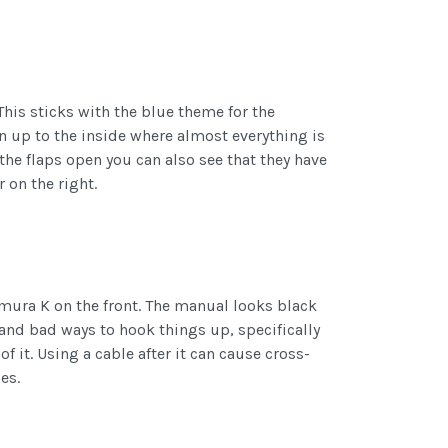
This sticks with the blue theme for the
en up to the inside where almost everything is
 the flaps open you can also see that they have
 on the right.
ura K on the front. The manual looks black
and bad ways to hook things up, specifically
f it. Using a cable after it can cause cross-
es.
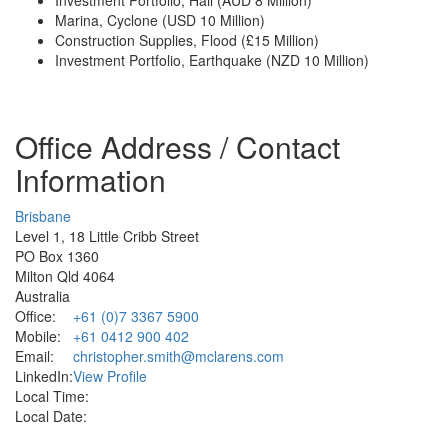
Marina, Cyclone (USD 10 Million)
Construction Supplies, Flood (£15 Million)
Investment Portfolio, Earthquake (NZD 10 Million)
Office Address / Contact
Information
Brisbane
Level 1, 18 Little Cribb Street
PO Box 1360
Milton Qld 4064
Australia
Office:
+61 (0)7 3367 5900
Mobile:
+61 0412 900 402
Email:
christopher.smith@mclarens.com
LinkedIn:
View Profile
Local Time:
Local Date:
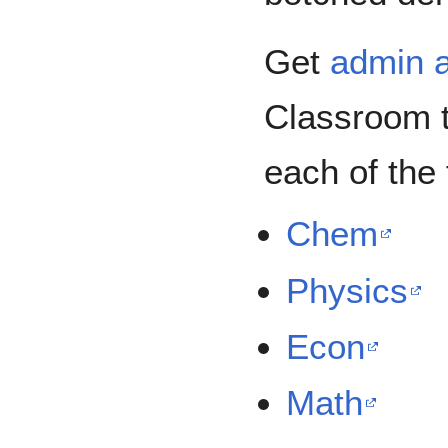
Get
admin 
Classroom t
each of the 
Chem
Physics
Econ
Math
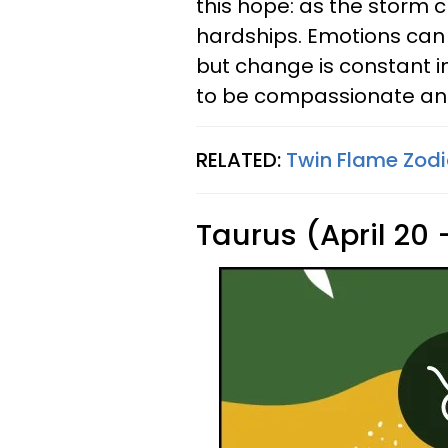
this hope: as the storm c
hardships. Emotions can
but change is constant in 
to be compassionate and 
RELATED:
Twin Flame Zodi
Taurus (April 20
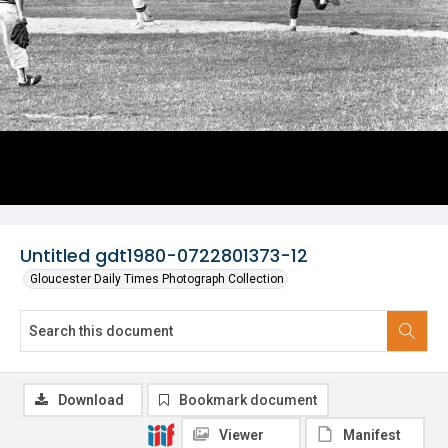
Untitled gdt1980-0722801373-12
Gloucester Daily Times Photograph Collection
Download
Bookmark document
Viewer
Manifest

·····

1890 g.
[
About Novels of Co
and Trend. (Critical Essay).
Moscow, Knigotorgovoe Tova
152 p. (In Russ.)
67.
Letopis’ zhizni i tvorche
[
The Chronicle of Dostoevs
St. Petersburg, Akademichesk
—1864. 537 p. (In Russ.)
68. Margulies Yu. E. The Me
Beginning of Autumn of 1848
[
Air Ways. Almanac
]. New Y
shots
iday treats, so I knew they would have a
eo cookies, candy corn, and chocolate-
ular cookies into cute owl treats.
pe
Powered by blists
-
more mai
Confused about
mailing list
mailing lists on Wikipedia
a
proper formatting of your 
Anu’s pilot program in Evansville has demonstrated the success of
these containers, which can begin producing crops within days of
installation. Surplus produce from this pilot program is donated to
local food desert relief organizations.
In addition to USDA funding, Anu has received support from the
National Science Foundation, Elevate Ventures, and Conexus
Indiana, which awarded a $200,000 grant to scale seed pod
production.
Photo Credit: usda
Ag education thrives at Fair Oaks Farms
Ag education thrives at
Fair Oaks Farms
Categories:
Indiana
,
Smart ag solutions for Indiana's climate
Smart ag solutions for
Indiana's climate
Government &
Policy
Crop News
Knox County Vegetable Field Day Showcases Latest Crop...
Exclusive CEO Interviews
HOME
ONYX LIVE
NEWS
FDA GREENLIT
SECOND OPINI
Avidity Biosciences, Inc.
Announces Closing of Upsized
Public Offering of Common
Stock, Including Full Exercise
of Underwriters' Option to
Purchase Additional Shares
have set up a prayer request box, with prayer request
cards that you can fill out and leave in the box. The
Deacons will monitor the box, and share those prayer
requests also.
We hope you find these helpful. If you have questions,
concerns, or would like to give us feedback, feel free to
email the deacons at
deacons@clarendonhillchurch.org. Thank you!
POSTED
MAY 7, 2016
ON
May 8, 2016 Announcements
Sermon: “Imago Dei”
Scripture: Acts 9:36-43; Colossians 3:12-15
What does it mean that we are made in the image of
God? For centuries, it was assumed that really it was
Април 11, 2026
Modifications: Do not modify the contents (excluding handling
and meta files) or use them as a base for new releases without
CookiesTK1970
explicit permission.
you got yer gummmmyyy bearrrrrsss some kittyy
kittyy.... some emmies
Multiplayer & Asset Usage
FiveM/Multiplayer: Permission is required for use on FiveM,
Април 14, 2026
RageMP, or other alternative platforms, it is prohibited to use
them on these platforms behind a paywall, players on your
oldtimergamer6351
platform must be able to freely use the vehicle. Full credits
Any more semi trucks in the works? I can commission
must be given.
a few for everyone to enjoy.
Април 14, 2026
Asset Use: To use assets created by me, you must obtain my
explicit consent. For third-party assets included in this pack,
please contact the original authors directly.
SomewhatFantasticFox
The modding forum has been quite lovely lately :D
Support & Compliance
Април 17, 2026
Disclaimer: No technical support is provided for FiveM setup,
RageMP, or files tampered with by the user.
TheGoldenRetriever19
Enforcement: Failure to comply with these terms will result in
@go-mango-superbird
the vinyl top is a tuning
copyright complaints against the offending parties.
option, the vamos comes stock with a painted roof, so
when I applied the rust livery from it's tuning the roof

·····

▸ Try it:
Output exactly those lines of the data above that run from the line with "Information" up to and including the line with "Classroom t". No pictures go in.

▸ Solution for this problem:
Information
Brisbane
Level 1, 18 Little Cribb Street
PO Box 1360
Milton Qld 4064
Australia
Office:
+61 (0)7 3367 5900
Mobile:
+61 0412 900 402
Email:
christopher.smith@mclarens.com
LinkedIn:
View Profile
Local Time:
Local Date:
Get
admin 
Classroom t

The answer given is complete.